Text block
□ □ □

2. For big voltage ratios, a transformer would be used in place of the inductor. That can reduce peak currents on the supply and load.
3. If the output load goes open circuit, the output capacitors will be damaged by overvoltage.
4. You need a controller with some feedback of output voltage to the regulator. That controller should limit the inductor current when there is a short circuit.
What type of controller are you contemplating ?

Sir i am testing real time system.
As you said for converting 12 v to 200v i need duty cycle should be high.
So insted of giving 12v i am giving 24v. Then also at 20-40% there is no change in voltage. After that sudden increase is happening.

The capacitor what i am using has rating of 400v. I used all components which are high rated for testing.

Sir i didn't inderstand the 4th point you are explained. Please explain more about this

 

[Baluncore]

Follow the sequence of one cycle. Inductor current starts out at zero.
Close the MOSFET switch.
V = L·di/dt ; is the key to understanding inductor current.
di/dt = V/L ; which shows that the rate current rises, is proportional to the input voltage.

At some duty-cycle determined point, the switch turns off.
The inductor current is then I, and the stored magnetic energy, E = ½·L·I² .
The inductor current then flows through the diode to the output reservoir capacitor. It takes less time for the current to fall to zero because the output voltage is much higher than the input voltage. That is di/dt = V/L , again.

But how do you know the current has time to fall to zero, before you turn the switch on again with the fixed frequency and duty-cycle? And, what if it didn't fall to zero, it would start out higher, and get higher again each cycle, until the inductor saturated.

Operation as an open loop is not sensible, you need to close the voltage feedback loop. Something must prevent over-voltage destroying the output capacitors. Something must keep the inductor from saturating. That is a job for a voltage regulator, controller.

 

[DaveE]

Your boost converter has essentially no load at the output. As @Baluncore explained above, there will be nowhere for the energy in the inductor to go. The result will be extremely high voltages at the output. This is how older auto ignition systems make a sparks. I calculated for your circuit 1.1KV at 50% duty cycle and 12 V input. Of course you won't get that, something will fail first. To make 200V from 12V, I calculated a duty cycle of about 9%.

You really need to study the theory of boost converters a bit before you try to design one. In particular, you should learn about "Continuous Conduction Mode" (CCM) and "Discontinuous Conduction Mode" (DCM). If that isn't something you know about yet, then you aren't ready to work with these circuits, IMO. I highly recommend the textbook "Fundamentals of Power Electronics" by Robert W. Erickson, but I'm sure there's lots of good stuff on the web too.

 

[Baluncore]

Texas Instruments.
Practical Feedback Loop Analysis for Voltage-Mode Boost Converter
TI Application Report. SLVA633– January 2014
https://www.ti.com/lit/an/slva633/slva633.pdf

 

[DaveE]

https://www.ti.com/lit/an/slva061/slva061.pdf

 

[core7916]

Thank ypu all for your replies. I will go more about this and get back if any other issue is there.

□ □ □

Tasks
1 – From the boost converter thread, reproduce the passage starting with "di/dt = V/L ;" and going on through "V/L , again.".
2 – In the boost converter thread, what duty cycle is calculated for producing 200V from a 12V input?
3 – Write the next part of the boost converter thread, following on from its final post.

Data excerpt
□ □ □

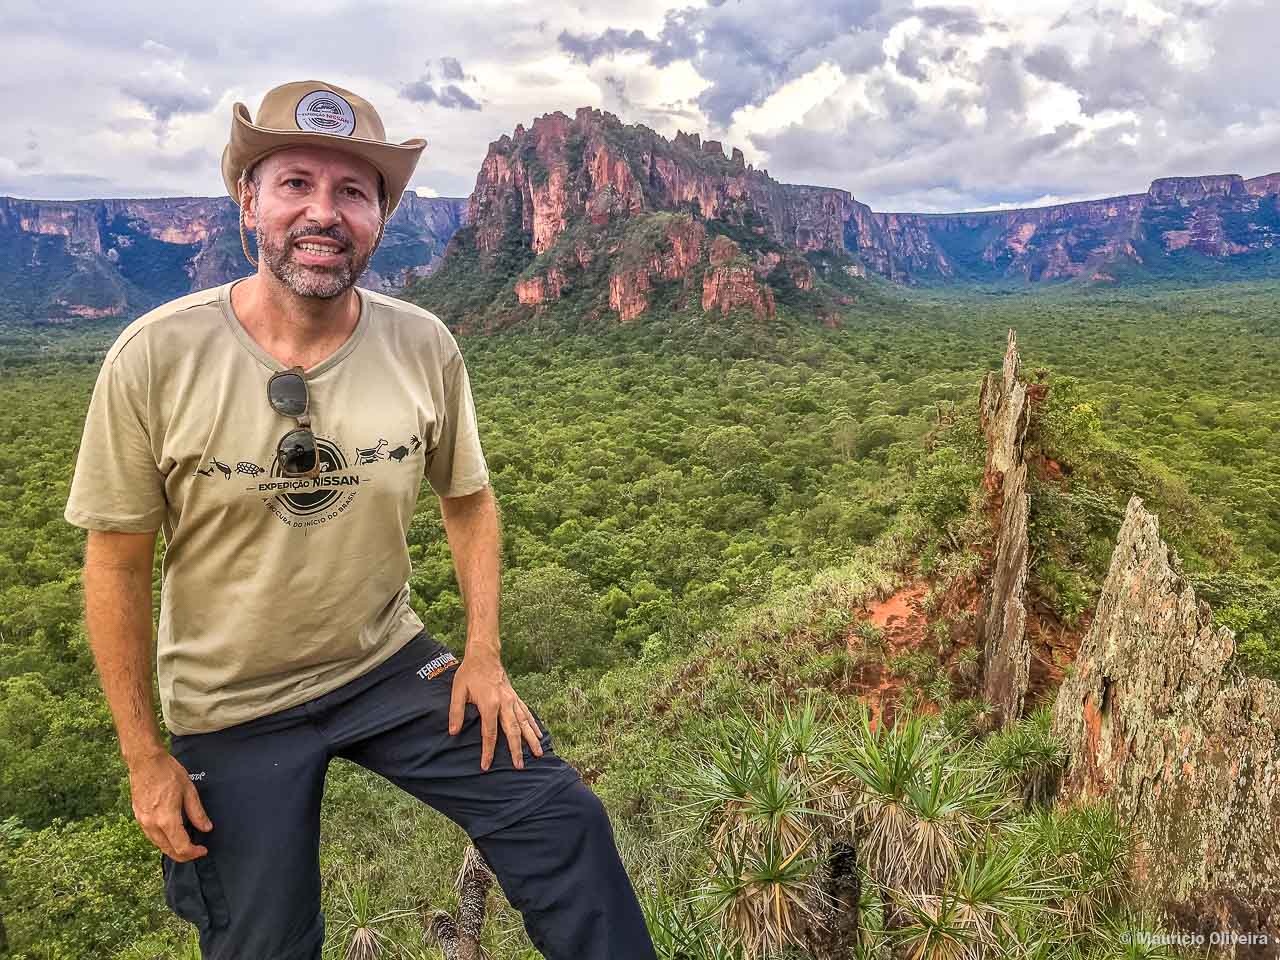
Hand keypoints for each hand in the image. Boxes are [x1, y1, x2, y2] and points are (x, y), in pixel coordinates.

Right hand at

□ □ □

Responses to the tasks
1 –
di/dt = V/L ; which shows that the rate current rises, is proportional to the input voltage.

At some duty-cycle determined point, the switch turns off.
The inductor current is then I, and the stored magnetic energy, E = ½·L·I² .
The inductor current then flows through the diode to the output reservoir capacitor. It takes less time for the current to fall to zero because the output voltage is much higher than the input voltage. That is di/dt = V/L , again.

2 – About 9%.

3 –
 

[Baluncore]

The reason for the clustering of output voltages for different duty-cycles is related to the mode of operation, influenced by the way current flows in the simulated inductor. If I place a diode, D1, in series with the inductor and supply, it performs without the clustering, and with different output voltages.
Percentage duty-cycle for traces are labelled in the same colour.

With D1

Without D1

 

[DaveE]

the way current flows in the simulated inductor

Is that from the reverse recovery of D2? The simplest models say no current can flow that way. It seems it should be a pretty benign (soft) turn off for D2 in DCM mode.

Or maybe something about increased switching losses with the drain capacitance. Maybe quasi-resonant style? That kind of makes my brain hurt to figure out.

 

[Baluncore]

Is that from the reverse recovery of D2? The simplest models say no current can flow that way. It seems it should be a pretty benign (soft) turn off for D2 in DCM mode.

Or maybe something about increased switching losses with the drain capacitance. Maybe quasi-resonant style? That kind of makes my brain hurt to figure out.

I do not yet know what mode it is, but I have managed to duplicate a clustered output simulation similar to the OP, with what I think is the simplest parameterised circuit in LTspice.

It does appear to be a bizarre π resonance involving the supply, inductor and the switch, but due to my other priorities, it will have to wait for the weekend before I will know if it is "too ideal" a model, or some real possibility. That is, unless someone else solves it first.

 

[DaveE]

It does appear to be a bizarre π resonance involving the supply, inductor and the switch

Yes, that's guess too, unless you have a REALLY slow (or schottky) diode for D2. But I don't think it's bizarre. It is normal in SMPS when conduction stops for nodes to show LC style (parasitic) oscillations. But I don't understand how that consumes more energy than the non-oscillatory case of the drain voltage being left high and then dissipated resistively during the FET turn on. As I said it makes my brain hurt... or, maybe I'm just lazy.

 

[core7916]

Hello.
While testing real time system i am getting profile like below.
I have given output voltage vs duty cycle graph.
In the test.
I am suppling 12v as input.
I am bit confused about waveform. Is this the corrct wave which i should get.

 

[Baluncore]

While testing real time system i am getting profile like below.

I see nothing below.

 

[core7916]

I see nothing below.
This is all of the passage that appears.